**What you should do**
Please set down, exactly as written, the line containing "BEN POWLESS" and every line after it through the end of the records.

**Records**
■ ■ ■ ■
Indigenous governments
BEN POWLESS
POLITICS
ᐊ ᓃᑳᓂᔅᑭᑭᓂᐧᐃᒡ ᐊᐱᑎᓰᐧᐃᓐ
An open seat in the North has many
■ ■ ■ ■
**Result of the task**
BEN POWLESS
POLITICS
ᐊ ᓃᑳᓂᔅᑭᑭᓂᐧᐃᒡ ᐊᐱᑎᓰᐧᐃᓐ
An open seat in the North has many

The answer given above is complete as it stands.